[START DATA]

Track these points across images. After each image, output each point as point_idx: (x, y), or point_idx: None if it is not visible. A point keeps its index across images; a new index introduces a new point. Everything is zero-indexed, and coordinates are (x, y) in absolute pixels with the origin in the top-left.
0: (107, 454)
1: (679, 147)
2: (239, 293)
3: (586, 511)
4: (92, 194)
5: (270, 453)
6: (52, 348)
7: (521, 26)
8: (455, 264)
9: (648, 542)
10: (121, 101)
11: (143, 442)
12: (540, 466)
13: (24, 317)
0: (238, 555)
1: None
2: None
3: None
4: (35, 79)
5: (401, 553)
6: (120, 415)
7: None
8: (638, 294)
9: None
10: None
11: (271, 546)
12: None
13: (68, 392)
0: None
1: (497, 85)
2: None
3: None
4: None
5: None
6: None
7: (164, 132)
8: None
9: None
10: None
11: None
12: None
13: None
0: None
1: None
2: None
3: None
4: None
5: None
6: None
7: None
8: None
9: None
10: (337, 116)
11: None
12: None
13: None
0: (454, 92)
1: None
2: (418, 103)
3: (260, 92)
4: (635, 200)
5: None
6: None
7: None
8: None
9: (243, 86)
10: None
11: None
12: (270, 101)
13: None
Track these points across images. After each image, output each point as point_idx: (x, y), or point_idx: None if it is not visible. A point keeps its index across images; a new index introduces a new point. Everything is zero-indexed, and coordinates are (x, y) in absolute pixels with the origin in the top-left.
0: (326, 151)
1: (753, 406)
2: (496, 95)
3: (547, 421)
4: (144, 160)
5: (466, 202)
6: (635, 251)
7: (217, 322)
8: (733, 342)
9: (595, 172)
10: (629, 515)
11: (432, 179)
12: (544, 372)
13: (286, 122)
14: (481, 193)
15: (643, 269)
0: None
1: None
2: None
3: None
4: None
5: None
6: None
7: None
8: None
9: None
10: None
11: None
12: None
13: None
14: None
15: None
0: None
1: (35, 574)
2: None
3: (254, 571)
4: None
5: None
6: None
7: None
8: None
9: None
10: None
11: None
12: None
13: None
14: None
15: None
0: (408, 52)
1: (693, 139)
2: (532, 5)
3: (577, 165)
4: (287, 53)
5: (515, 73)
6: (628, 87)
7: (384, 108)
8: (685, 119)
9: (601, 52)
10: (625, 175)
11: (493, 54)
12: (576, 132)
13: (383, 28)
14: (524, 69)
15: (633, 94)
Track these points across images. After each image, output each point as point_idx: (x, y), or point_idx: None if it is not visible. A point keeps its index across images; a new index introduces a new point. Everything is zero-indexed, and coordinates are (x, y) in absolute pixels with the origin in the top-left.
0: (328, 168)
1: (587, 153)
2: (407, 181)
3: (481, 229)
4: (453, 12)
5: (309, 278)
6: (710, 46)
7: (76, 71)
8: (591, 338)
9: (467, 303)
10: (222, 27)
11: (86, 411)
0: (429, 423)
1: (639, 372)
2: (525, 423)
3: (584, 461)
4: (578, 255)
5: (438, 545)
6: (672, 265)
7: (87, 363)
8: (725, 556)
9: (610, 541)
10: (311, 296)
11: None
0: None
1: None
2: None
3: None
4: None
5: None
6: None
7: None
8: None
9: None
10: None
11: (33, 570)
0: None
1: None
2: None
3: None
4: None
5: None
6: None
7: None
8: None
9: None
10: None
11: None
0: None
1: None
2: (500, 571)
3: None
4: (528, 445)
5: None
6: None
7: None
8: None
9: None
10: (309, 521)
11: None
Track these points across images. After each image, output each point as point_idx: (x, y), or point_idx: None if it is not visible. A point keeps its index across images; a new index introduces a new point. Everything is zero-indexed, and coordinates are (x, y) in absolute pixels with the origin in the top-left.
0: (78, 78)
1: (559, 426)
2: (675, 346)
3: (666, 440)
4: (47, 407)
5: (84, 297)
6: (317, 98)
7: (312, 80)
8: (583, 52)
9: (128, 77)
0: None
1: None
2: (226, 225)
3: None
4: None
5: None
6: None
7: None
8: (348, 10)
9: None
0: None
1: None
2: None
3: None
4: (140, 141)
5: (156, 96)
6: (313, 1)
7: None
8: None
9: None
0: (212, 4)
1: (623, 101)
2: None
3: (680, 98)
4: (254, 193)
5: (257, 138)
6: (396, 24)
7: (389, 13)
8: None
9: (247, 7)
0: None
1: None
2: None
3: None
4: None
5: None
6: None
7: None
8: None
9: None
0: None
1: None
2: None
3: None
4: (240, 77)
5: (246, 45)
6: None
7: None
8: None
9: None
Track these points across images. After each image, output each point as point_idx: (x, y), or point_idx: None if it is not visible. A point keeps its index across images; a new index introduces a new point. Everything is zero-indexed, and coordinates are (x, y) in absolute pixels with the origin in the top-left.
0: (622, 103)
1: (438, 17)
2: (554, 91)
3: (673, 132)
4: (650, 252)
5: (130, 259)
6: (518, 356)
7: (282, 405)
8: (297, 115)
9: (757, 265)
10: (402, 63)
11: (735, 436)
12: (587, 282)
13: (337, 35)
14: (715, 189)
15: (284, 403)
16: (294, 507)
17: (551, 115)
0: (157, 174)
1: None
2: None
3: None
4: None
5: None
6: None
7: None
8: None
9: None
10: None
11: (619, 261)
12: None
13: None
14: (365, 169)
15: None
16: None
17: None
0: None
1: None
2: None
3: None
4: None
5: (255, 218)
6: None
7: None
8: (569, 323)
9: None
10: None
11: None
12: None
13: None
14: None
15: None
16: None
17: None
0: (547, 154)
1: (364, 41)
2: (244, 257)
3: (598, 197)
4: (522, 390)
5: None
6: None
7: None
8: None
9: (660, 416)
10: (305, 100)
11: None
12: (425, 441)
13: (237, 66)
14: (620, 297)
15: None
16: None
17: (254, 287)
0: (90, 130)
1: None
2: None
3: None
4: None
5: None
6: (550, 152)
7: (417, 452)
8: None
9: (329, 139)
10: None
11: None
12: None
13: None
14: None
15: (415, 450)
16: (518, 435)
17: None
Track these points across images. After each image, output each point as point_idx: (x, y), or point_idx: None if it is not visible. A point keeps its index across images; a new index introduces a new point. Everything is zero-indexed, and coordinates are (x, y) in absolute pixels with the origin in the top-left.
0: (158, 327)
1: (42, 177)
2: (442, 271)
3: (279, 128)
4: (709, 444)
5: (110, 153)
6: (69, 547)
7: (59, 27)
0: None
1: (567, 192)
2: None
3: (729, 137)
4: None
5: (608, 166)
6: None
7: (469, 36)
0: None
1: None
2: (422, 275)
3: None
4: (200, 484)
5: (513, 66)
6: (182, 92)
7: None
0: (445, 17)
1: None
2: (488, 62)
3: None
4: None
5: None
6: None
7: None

[END DATA]

> [AIM]: Reproduce word for word the stretch of data from its very first line through the line containing "5: (270, 453)", including both ends.

> [RESPONSE FOR THIS EXERCISE]:
Track these points across images. After each image, output each point as point_idx: (x, y), or point_idx: None if it is not visible. A point keeps its index across images; a new index introduces a new point. Everything is zero-indexed, and coordinates are (x, y) in absolute pixels with the origin in the top-left.
0: (107, 454)
1: (679, 147)
2: (239, 293)
3: (586, 511)
4: (92, 194)
5: (270, 453)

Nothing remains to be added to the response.